─── READING TEXT ───

- The Argyle is closing, with Sydney’s most historic nightclub set to make way for a premium restaurant.
- Owners Hunter St. Hospitality and Pacific Concepts have put together a massive farewell program.
- The final goodbye will be a massive New Year’s Eve party with three stages.
- READ MORE: 50+ best nightclubs and bars in Sydney
“Sydney is dead” has become a mindlessly repetitious slogan for cynical ex-partygoers who don’t actually go to nightclubs anymore.
While the city’s night-time economy still has a long path to recovery from the sad sludge of misguided lockout laws, the pandemic and an inescapable cost-of-living crisis, significant efforts have been made to stop the doom and gloom.
But blows are blows. And The Argyle announcing its closure, after 17 years as one of Sydney’s most emblematic nightclubs, is most definitely a blow. But not a setback.
With Sydney’s nightlife becoming stronger each year, The Rocks losing its blockbuster club is sad but hopeful, with owners Hunter St. Hospitality and Pacific Concepts moving away from the blinding lights and pulsating beats towards something more sophisticated (and calmer) for the impressive heritage building.
While the immense sandstone frame still has a few weeks left of partying, it’ll call time out on its buzzy dancefloors in the New Year with “big plans” in sight as the CEO of Hunter St. Hospitality and Pacific Concepts makes a play for high-end dining.
“We looked at where The Argyle was sitting, and the demand from the consumer, and it was starting to wane,” Tucker told The Daily Telegraph.
“[But] we want to leave on a high.”
The newly reenergised hospitality group, which recently reopened long-standing steakhouse The Cut Bar & Grill, has put together a “mammoth” goodbye for The Argyle, scheduled as a series of big-ticket parties starting this weekend with a night curated by DJ Havana Brown, and ending with a massive New Year’s Eve blowout with three stages.
The New Year’s Eve party at The Argyle will feature Timomatic and William Singe on the RNB Superclub Stage, textures of EDM coupled with cannons, lasers, strobes and dancers on the Main Stage, led by Frankie Romano, and house and techno buried in the Rave Cave with local DJ Carisen. As far as NYE parties in Sydney go, this will be one of the hottest tickets in town.

─── INFORMATION GIVEN ───

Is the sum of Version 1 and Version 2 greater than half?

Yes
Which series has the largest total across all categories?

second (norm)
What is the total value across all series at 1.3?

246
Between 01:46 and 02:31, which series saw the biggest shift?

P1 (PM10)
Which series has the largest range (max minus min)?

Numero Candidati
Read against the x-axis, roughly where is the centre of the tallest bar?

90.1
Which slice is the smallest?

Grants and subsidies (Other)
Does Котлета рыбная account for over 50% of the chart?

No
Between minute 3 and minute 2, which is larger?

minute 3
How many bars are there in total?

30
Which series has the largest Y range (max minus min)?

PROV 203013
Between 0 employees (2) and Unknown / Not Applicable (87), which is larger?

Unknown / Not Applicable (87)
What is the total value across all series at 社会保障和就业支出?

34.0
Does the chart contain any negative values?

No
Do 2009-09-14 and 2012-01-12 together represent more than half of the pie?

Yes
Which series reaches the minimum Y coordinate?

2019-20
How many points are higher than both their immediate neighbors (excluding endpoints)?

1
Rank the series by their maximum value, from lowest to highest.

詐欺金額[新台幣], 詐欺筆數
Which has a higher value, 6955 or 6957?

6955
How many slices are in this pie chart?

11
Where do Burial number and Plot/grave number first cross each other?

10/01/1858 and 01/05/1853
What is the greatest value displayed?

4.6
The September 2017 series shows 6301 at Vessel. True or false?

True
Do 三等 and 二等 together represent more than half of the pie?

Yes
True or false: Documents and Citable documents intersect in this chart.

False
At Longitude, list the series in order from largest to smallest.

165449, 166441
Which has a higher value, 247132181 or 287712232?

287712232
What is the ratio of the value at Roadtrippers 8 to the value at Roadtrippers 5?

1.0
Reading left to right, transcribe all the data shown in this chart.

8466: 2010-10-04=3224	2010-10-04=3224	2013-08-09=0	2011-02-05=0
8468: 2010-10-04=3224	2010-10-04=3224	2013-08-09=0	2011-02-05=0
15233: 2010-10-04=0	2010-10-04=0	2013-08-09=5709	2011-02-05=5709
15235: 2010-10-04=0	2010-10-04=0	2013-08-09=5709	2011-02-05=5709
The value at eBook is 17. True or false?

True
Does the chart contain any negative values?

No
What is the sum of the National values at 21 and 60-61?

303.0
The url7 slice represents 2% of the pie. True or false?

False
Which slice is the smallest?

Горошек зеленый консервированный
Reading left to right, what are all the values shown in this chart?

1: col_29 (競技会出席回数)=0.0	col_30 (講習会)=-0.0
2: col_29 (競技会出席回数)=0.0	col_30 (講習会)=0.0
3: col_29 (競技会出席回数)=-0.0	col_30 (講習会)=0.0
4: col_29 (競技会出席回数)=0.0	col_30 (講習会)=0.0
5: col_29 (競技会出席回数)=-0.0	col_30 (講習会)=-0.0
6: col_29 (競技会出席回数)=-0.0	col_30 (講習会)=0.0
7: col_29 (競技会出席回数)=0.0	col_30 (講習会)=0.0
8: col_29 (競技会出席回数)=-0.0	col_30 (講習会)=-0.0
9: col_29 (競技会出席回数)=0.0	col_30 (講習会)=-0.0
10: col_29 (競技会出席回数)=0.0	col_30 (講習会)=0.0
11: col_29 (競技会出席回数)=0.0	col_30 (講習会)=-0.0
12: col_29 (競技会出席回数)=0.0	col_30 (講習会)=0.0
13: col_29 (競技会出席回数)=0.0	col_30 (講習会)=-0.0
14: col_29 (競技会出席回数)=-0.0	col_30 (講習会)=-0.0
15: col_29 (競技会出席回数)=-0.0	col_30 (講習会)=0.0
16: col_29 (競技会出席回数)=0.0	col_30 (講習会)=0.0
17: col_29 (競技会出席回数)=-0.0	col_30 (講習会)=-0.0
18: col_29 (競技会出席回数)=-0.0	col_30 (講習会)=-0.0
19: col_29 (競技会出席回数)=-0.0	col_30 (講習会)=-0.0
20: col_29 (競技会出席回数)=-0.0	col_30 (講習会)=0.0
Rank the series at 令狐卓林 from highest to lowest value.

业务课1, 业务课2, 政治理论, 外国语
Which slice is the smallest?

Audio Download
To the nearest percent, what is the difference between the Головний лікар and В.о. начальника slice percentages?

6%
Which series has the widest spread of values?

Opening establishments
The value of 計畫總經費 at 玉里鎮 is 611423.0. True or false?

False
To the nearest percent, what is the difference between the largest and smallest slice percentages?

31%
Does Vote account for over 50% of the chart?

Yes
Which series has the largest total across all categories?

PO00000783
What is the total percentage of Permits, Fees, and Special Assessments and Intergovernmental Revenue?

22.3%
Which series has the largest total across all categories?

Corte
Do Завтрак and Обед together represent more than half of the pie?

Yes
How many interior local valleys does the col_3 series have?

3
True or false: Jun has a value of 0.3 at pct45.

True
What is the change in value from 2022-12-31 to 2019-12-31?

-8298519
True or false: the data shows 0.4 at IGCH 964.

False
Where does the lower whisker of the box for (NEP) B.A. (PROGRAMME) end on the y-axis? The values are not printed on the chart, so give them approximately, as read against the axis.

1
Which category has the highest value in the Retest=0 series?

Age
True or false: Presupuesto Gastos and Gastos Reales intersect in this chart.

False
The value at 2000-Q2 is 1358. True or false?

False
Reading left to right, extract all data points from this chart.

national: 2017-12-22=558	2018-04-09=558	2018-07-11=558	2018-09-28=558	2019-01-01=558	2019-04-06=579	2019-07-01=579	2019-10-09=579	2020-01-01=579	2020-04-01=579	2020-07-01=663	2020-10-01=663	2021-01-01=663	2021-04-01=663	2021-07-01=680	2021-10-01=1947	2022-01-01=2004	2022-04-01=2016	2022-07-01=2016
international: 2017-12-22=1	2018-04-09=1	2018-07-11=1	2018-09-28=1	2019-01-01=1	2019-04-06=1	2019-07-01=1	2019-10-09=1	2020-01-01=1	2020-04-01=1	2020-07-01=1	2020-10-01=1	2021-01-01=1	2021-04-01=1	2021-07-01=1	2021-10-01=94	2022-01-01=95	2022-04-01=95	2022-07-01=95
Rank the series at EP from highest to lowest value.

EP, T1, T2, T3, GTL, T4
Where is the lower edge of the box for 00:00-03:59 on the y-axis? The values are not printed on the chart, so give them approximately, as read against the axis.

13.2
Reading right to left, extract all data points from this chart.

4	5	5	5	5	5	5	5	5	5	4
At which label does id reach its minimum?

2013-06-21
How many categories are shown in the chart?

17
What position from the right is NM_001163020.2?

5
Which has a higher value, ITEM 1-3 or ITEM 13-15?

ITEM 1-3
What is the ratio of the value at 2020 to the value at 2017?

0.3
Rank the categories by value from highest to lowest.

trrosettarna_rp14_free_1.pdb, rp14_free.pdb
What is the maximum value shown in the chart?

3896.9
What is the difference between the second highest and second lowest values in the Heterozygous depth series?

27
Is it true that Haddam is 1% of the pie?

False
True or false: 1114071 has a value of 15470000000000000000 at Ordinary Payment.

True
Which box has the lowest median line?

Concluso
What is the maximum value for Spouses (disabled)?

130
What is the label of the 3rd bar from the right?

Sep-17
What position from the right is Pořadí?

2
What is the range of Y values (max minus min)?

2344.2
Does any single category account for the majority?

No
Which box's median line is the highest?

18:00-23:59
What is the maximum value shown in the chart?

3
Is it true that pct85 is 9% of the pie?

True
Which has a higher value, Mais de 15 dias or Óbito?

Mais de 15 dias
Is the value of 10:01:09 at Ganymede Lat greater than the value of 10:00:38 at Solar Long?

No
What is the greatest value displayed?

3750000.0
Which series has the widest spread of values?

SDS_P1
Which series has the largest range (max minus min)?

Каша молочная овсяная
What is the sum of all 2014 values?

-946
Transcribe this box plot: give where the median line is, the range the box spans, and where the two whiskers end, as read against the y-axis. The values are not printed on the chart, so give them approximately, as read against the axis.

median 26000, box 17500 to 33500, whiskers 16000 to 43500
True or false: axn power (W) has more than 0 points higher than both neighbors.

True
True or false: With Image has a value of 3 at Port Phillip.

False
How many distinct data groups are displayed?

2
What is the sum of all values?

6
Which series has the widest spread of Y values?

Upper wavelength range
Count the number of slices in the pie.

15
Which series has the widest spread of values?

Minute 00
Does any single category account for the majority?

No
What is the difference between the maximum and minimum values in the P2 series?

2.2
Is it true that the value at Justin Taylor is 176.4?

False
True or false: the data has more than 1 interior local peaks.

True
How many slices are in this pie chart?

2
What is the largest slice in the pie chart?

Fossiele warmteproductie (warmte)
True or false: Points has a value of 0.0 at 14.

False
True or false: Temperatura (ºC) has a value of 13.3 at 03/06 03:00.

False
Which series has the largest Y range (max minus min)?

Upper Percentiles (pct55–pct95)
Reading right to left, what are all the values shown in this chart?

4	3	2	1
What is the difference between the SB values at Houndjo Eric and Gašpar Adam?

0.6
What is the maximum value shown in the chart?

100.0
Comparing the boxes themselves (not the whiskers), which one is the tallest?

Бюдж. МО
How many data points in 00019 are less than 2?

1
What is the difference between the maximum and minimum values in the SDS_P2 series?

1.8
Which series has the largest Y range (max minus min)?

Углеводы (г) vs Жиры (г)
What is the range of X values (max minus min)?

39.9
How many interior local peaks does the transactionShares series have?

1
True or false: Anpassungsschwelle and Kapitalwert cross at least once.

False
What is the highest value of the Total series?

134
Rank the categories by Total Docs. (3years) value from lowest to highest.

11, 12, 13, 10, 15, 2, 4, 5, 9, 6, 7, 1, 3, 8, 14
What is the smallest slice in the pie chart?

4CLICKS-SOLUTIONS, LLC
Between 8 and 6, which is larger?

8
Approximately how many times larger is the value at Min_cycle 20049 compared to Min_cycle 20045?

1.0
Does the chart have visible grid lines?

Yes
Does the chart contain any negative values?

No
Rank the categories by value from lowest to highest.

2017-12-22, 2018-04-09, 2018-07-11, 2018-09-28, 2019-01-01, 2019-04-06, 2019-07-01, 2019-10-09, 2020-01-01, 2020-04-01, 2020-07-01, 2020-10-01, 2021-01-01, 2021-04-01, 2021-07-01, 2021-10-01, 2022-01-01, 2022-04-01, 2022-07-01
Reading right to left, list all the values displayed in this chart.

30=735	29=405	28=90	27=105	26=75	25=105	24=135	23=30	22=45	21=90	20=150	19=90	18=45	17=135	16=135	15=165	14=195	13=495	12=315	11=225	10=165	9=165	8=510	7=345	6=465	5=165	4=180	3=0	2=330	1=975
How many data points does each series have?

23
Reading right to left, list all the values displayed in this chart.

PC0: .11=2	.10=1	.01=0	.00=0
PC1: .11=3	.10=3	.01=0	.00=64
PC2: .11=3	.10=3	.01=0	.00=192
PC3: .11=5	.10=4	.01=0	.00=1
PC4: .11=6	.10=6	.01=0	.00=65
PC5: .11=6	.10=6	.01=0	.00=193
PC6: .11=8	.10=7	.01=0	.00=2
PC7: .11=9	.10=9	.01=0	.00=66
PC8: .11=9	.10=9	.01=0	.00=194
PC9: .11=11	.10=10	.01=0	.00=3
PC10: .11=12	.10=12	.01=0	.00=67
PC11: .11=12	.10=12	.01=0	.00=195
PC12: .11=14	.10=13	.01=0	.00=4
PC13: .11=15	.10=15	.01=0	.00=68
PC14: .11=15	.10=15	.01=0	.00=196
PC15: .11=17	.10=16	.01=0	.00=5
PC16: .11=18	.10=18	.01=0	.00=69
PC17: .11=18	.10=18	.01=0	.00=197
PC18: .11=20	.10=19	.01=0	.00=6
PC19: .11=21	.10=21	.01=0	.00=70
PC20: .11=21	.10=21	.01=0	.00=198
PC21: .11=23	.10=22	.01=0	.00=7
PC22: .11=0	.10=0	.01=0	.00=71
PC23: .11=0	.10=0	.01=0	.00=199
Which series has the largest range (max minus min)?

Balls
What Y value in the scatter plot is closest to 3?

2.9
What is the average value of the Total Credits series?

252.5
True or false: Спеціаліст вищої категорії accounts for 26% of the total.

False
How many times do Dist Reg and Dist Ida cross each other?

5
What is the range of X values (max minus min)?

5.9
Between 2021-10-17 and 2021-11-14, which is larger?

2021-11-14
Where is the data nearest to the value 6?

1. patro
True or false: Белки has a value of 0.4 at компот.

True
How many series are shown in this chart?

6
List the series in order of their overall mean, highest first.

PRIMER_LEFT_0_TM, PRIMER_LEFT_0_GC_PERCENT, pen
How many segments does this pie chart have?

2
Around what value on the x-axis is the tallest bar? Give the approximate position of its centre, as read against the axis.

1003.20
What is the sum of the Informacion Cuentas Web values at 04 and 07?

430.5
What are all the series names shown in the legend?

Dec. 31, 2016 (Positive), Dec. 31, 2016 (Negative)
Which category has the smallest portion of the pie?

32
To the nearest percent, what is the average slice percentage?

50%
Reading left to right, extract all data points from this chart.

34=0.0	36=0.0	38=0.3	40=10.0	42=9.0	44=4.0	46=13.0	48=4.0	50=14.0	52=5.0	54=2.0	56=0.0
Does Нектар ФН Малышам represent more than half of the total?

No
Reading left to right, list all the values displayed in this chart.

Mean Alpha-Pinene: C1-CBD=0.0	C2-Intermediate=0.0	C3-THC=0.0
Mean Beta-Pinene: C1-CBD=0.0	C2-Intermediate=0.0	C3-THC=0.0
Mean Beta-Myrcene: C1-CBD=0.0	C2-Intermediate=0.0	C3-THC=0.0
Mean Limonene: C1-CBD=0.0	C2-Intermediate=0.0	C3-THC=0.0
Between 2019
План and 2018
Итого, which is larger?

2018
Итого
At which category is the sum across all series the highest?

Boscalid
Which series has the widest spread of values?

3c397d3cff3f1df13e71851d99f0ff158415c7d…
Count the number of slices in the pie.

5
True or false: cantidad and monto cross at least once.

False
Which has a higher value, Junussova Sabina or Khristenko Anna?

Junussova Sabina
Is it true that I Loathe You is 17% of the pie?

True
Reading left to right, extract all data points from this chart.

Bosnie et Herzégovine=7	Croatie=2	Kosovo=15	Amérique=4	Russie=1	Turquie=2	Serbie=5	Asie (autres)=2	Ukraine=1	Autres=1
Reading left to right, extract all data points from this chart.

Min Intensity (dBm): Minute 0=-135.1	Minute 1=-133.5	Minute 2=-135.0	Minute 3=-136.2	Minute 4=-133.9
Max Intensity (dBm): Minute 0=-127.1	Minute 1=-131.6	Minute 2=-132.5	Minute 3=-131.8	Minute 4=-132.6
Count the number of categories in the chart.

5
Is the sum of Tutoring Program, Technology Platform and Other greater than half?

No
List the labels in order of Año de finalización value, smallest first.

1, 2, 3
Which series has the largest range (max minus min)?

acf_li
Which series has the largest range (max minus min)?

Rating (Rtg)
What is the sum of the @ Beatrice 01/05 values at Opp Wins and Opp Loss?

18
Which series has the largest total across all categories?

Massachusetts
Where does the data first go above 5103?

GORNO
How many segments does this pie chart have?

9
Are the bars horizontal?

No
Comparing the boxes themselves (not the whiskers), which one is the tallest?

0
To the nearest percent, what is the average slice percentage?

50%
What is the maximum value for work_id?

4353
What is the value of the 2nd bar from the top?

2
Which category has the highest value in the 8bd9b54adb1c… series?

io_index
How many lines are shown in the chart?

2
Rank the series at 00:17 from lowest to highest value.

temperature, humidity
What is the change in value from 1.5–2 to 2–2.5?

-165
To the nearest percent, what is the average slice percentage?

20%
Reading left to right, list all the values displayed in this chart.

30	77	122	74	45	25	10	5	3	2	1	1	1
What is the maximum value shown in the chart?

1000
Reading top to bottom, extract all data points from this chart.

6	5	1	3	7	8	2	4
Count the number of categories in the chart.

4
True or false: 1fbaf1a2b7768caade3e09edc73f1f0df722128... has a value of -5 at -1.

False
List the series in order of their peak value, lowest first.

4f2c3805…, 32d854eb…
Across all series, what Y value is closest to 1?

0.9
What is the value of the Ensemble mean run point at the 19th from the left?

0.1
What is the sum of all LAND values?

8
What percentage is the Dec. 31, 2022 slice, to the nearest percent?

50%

───

* WORK INSTRUCTION
Retype the article about The Argyle's closing, starting at "While the immense" and ending at "for high-end dining.".

* RESPONSE BELOW
While the immense sandstone frame still has a few weeks left of partying, it’ll call time out on its buzzy dancefloors in the New Year with “big plans” in sight as the CEO of Hunter St. Hospitality and Pacific Concepts makes a play for high-end dining.